A bióloga Deliane Pena fez uma descoberta importante sobre a Amazônia, mostrando que a floresta resiste melhor à seca do que se pensava. Ela subiu em árvores altas para entender como diferentes espécies se adaptam às mudanças climáticas. Durante sua pesquisa, Deliane percebeu que as árvores de diferentes alturas reagem de maneiras distintas à falta de água. As árvores mais altas, como o cambará, têm raízes profundas que as ajudam a encontrar água mesmo em períodos secos. Já as árvores menores, que ficam no sub-bosque, sofrem mais porque dependem da água da chuva e têm raízes rasas. Deliane enfrentou desafios, como o medo de altura, para coletar dados que mostram a complexidade da floresta. Seu estudo, publicado em uma revista científica, revela que a biodiversidade da Amazônia é crucial para sua resistência às secas.
A bióloga Deliane Pena, da Universidade Federal do Oeste do Pará, revelou que a Amazônia resiste melhor à seca do que se pensava.

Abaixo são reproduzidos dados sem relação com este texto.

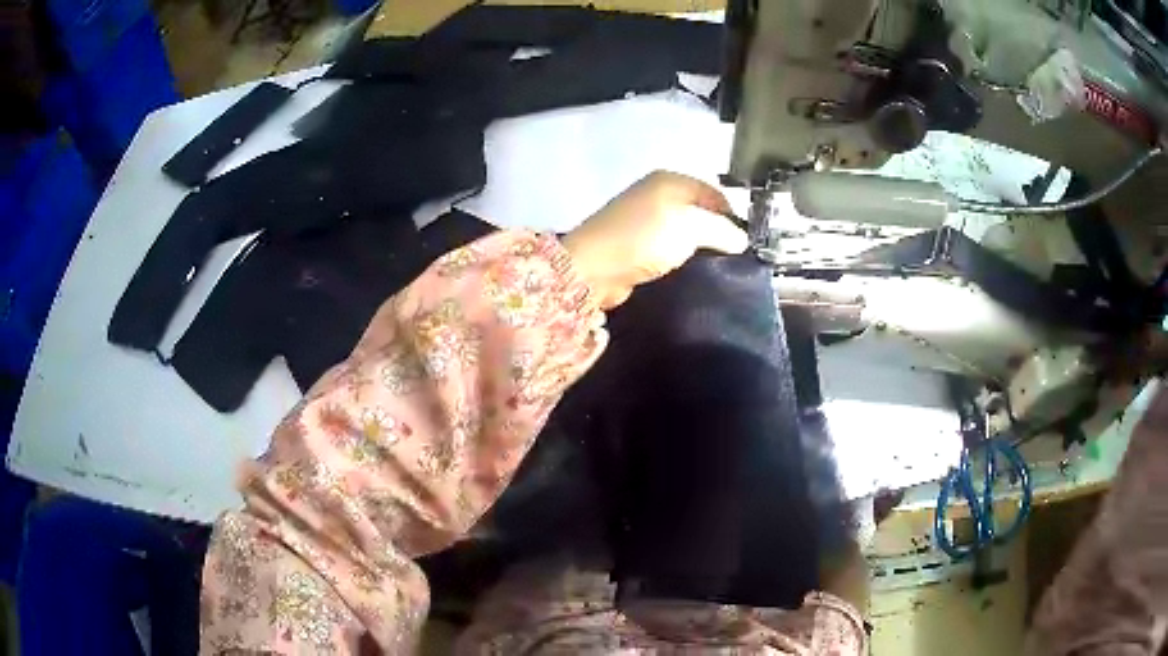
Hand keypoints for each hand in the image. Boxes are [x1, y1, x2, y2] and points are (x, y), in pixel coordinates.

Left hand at [562, 171, 748, 308]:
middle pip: (698, 211)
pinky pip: (668, 248)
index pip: (712, 192)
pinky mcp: (635, 244)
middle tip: (734, 257)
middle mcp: (656, 194)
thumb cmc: (646, 237)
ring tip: (716, 267)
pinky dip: (680, 258)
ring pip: (684, 232)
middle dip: (716, 232)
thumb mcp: (692, 226)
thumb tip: (742, 239)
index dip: (731, 214)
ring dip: (698, 248)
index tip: (745, 242)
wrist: (594, 268)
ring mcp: (644, 219)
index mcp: (669, 180)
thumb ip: (721, 229)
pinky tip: (690, 271)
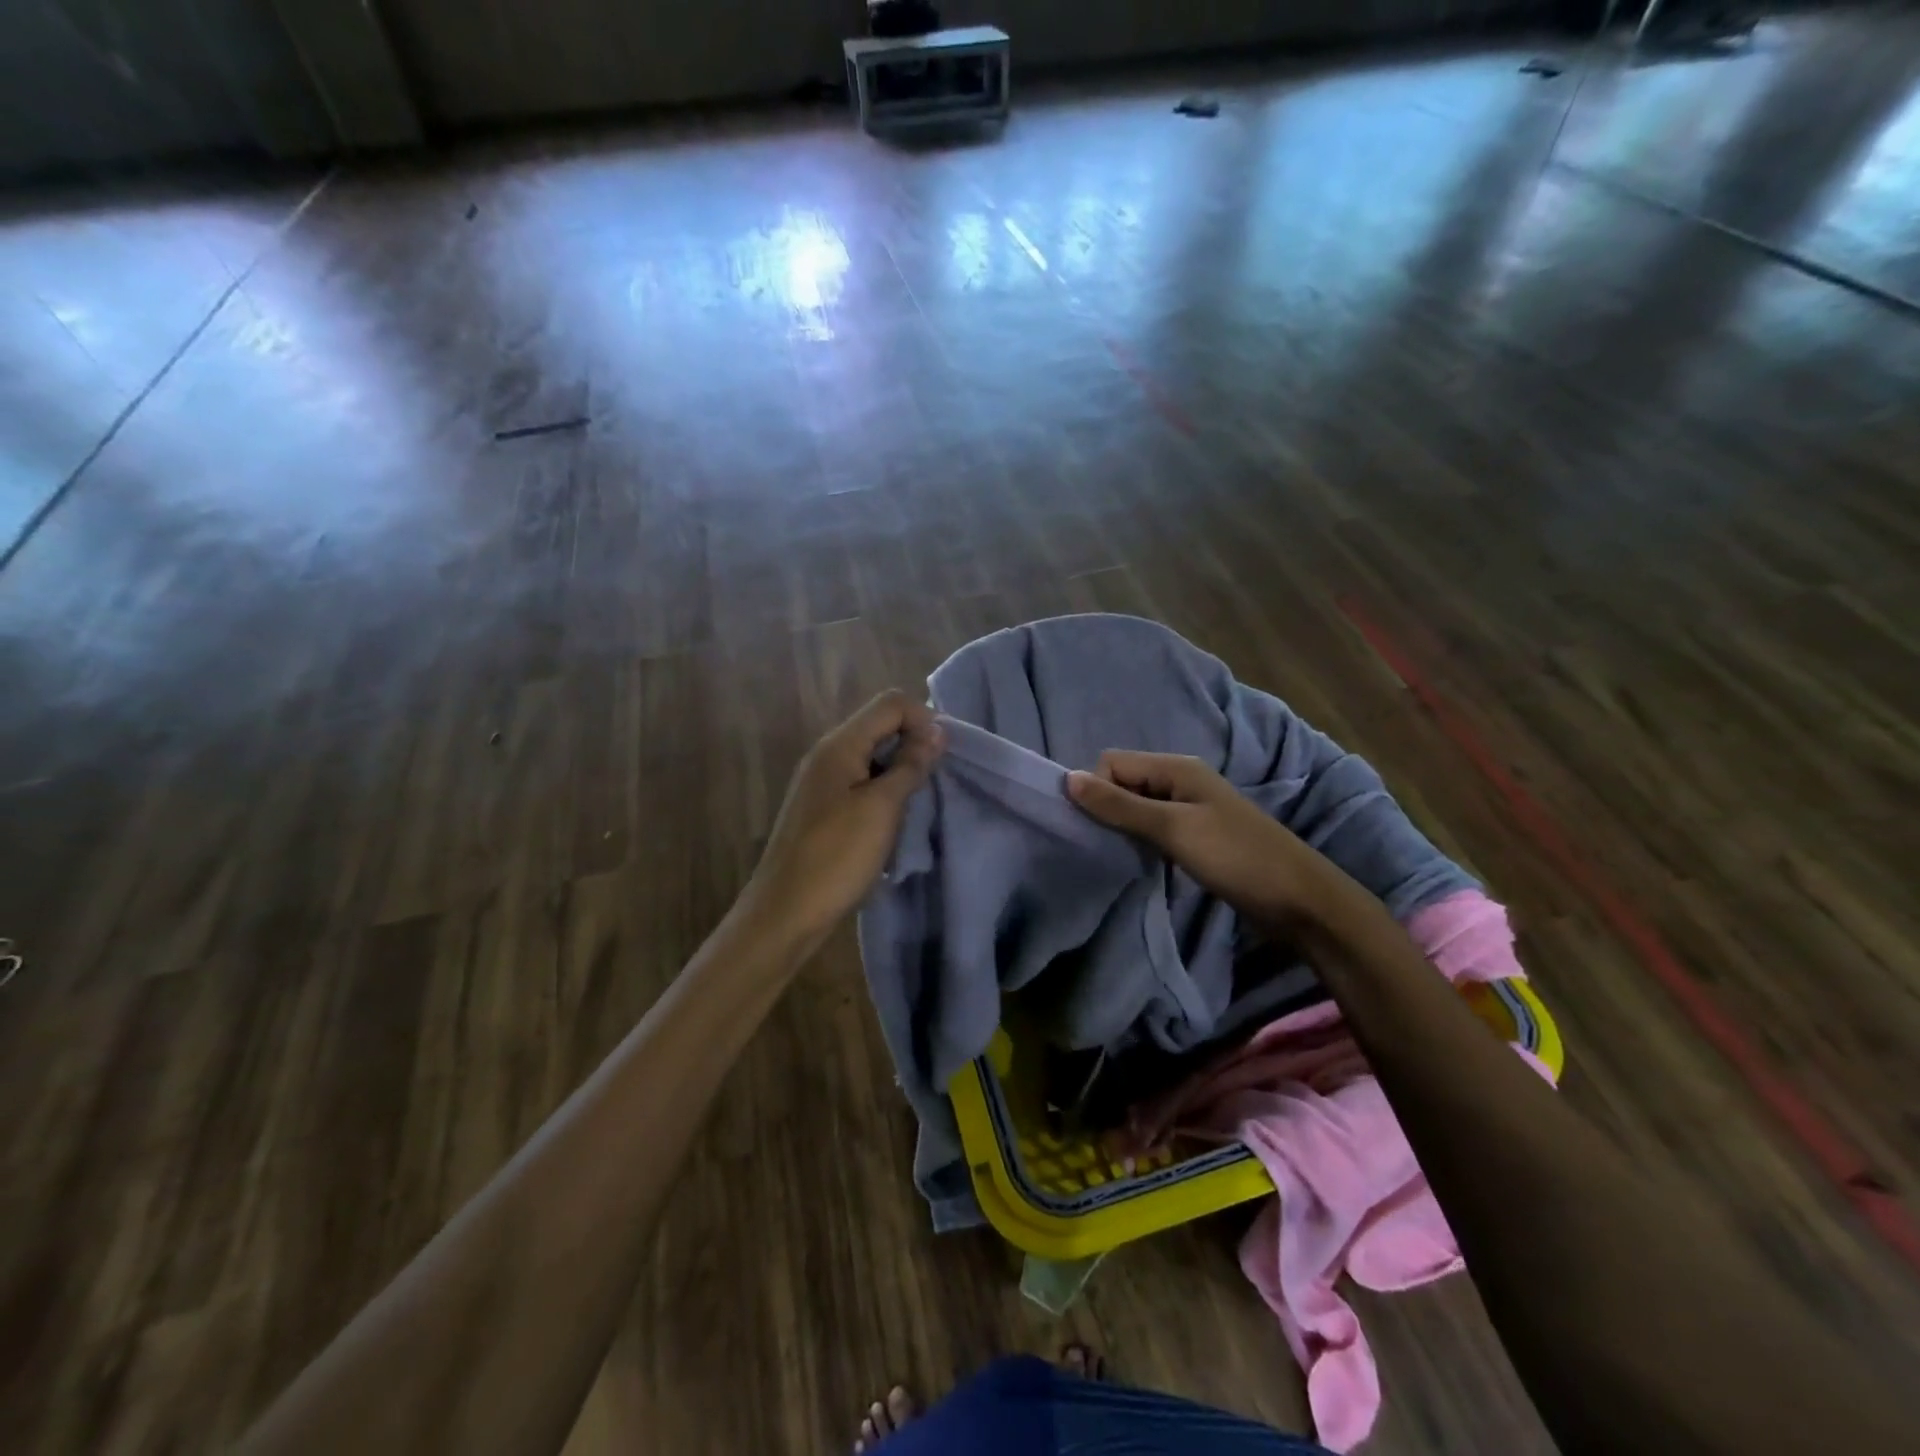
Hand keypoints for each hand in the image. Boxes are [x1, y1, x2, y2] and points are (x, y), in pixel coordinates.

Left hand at [737, 690, 944, 955]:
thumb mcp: (882, 808)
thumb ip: (909, 765)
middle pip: (879, 726)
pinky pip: (861, 782)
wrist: (785, 912)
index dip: (923, 719)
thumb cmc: (836, 857)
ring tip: (919, 801)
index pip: (890, 704)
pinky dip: (884, 791)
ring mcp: (822, 782)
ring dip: (900, 769)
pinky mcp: (822, 808)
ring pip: (872, 756)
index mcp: (839, 745)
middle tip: (936, 779)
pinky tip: (894, 820)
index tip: (943, 756)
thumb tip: (936, 731)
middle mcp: (827, 755)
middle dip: (914, 743)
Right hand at [1066, 751, 1333, 932]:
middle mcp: (1180, 780)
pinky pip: (1152, 828)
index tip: (1096, 828)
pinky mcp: (1194, 836)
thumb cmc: (1236, 857)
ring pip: (1135, 807)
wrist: (1299, 900)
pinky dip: (1140, 841)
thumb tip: (1067, 780)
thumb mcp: (1173, 828)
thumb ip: (1120, 805)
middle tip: (1102, 845)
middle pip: (1122, 782)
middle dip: (1106, 808)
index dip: (1096, 790)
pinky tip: (1139, 862)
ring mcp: (1189, 809)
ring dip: (1122, 827)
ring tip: (1118, 855)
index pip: (1112, 763)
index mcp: (1176, 767)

Sua pesquisa, realizada durante a seca de 2023/24, mostra que a interação entre árvores de diferentes alturas é crucial para a saúde da floresta.
Dependurada em árvores de até trinta metros, Deliane coletou dados que contradizem a visão simplificada da floresta. Modelos matemáticos anteriores assumiam que as árvores limitam a perda de água durante a seca, mas a realidade é mais complexa. A biodiversidade amazônica, com cerca de 16 mil espécies de árvores, desempenha um papel vital na resistência da floresta.
O estudo, publicado na revista Tree Physiology, destaca que árvores altas, como o cambará, possuem raízes profundas que alcançam reservatórios de água. Durante a seca, essas árvores conseguem se manter hidratadas e até florescer. Em contraste, espécies menores, como a canela-de-jacamim, sofrem mais devido à falta de água superficial.
Deliane enfrentou desafios físicos e emocionais para realizar sua pesquisa. Superando o medo de altura, ela escalou árvores e coletou folhas para analisar a hidratação das plantas. “Quando perdi o medo, comecei a ver a grandeza da floresta”, afirmou a pesquisadora, que também destacou a importância de entender como a floresta funciona para sua preservação.
O trabalho de Deliane é apoiado pelo Instituto Serrapilheira e visa contribuir para a compreensão do impacto das mudanças climáticas na Amazônia. A pesquisa ressalta a necessidade de proteger a floresta contra o desmatamento e as queimadas, que ameaçam sua biodiversidade e capacidade de resistência.